_Extract to read_.
»»
Mr. O’Connell: The question, it seems to me, also has a social
connotation. It goes back to part of the original philosophy that edu­
cation is solely an end to material advancement, the earning of a living,
in dollars and cents, forgetting what we call the dignity of labor. It
seems to me that every individual, whether through circumstance or
not, has to earn a living no matter at what level, and he is still an
individual with human dignity and, therefore, an individual to whom
education is most important.
The liberal-arts idea was not necessarily at a college level as I
understood it, but it was a general training of the individual for living.
All education is a course of training for living, not just a course of



training for making a living. To consider only the college level would
distort the issue. I know many people who are, let us call them, shirtmakers, whose job used to be considered low-paid employment, but
many of those people are thoroughly educated individuals, not form­
ally, but they are thoroughly educated. They are good people, and
they are good citizens. That was what I meant when I was discussing
liberal education. And I think it is all that the rest of the panel
meant: not something formal, but something complete in the develop­
ment of the individual.
Mrs. Michelson : I think from the comments that I hear that that is
the case.
Questions for Mr. Henle: (1) Why are there so few women in toplevel trade-union executive posts? (2) As long as there is unemploy­
ment and fear of its increase, do you really think that industry will
adjust to noncontinuous employment of women?
Mr. Henle: Actually, there are quite a few top trade-union people
in the labor movement who are women. There are a number of in­
stances where women in the labor movement have been given recogni­
tion according to their ability.
The other question on the subject of unemployment is, of course, a
very vital one. It certainly is true that when unemployment is at a
relatively high level, as it is today, there is less incentive for the em­
ployer to arrange special work schedules, stagger hours, fix up the job
requirements, and so forth, to attract women. This is a hazard that
the economy puts in front of us. Right now we are a little concerned
about the direction in which the economy is going. We still have a
fairly high level of unemployment. But we are certainly hopeful,
because we do have employers, like the two on either side of me here,
tackling the problem.
Question for Mr. Martin: Regarding the trouble in getting workers
for short shifts, have you opened those jobs, such as clerks, inspectors,
and so forth, to Negro workers? Many times employee shortages re­
veal that this portion of the population either is not considered or is
restricted to service, semiservice, and semiskilled jobs in very limited
numbers. Can Negro workers be hired for any position you have?
Mr. Martin : We have no FEPC law in Illinois. About 6 years
ago we, as a store, individually, because others did not wish to join us,
adopted a completely nondiscriminatory hiring practice. This was
not to fill so-called traditional jobs for Negroes. At first we employed
only skilled Negroes, as secretaries, machine operators, and so forth.
««
_Task directions_. Please give again the passage of the panel discussion starting with "Mr. O’Connell: The" and going on through "is most important.".

_Given information_.
»»
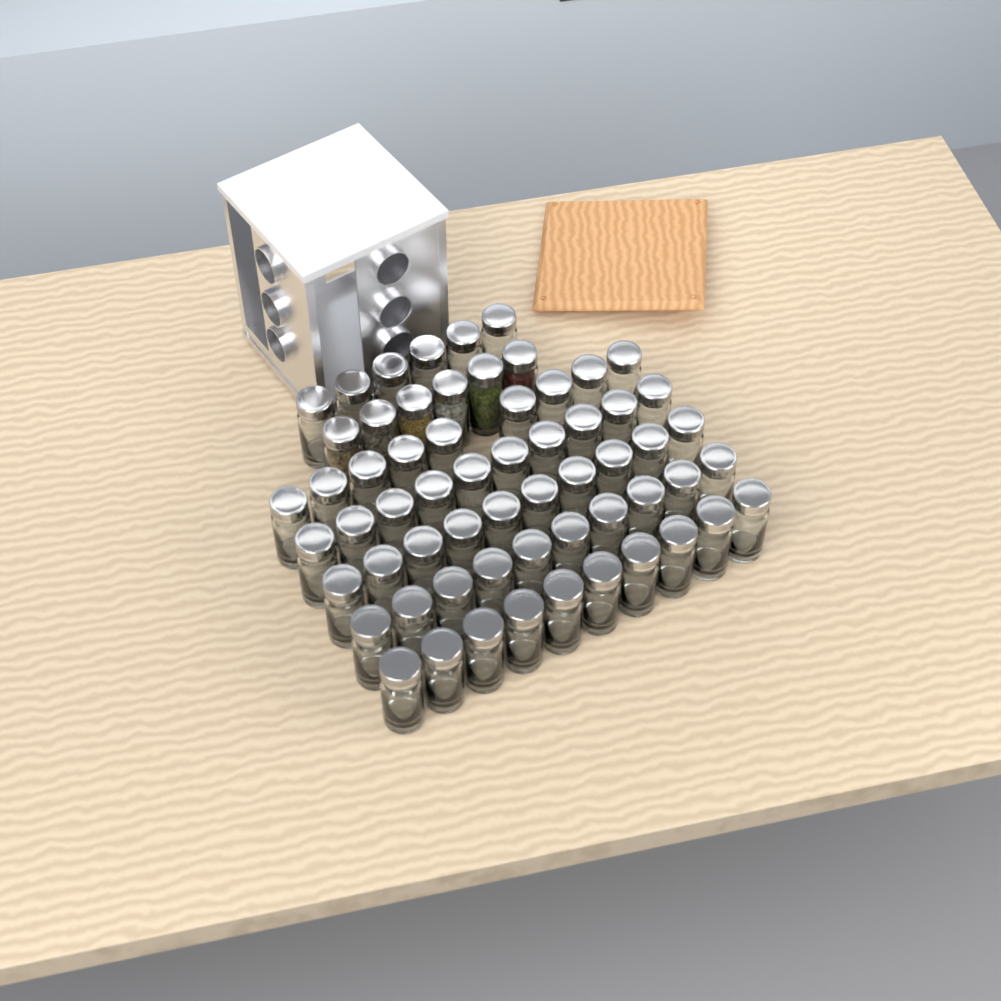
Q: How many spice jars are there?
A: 61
««
_Exercise answer_.
Mr. O’Connell: The question, it seems to me, also has a social
connotation. It goes back to part of the original philosophy that edu­
cation is solely an end to material advancement, the earning of a living,
in dollars and cents, forgetting what we call the dignity of labor. It
seems to me that every individual, whether through circumstance or
not, has to earn a living no matter at what level, and he is still an
individual with human dignity and, therefore, an individual to whom
education is most important.